ASSIGNED TASK:
Quote every line of text from the records below word for word, leaving out the pictures.

PROVIDED RECORDS:
- - - - -
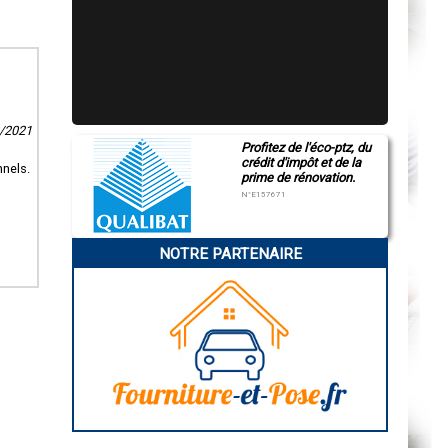
2/2021
Profitez de l'éco-ptz, du
crédit d'impôt et de la
nnels.
prime de rénovation.
N°E157671
NOTRE PARTENAIRE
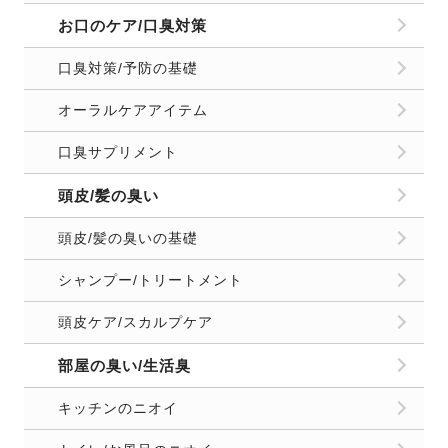
お口のケア/口臭対策
口臭対策/予防の基礎
オーラルケアアイテム
口臭サプリメント
頭皮/髪の臭い
頭皮/髪の臭いの基礎
シャンプー/トリートメント
頭皮ケア/スカルプケア
部屋の臭い/生活臭
キッチンのニオイ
- - - - -
ANSWER AREA:
2/2021
Profitez de l'éco-ptz, du
crédit d'impôt et de la
nnels.
prime de rénovation.
N°E157671
NOTRE PARTENAIRE
お口のケア/口臭対策
口臭対策/予防の基礎
オーラルケアアイテム
口臭サプリメント
頭皮/髪の臭い
頭皮/髪の臭いの基礎
シャンプー/トリートメント
頭皮ケア/スカルプケア
部屋の臭い/生活臭
キッチンのニオイ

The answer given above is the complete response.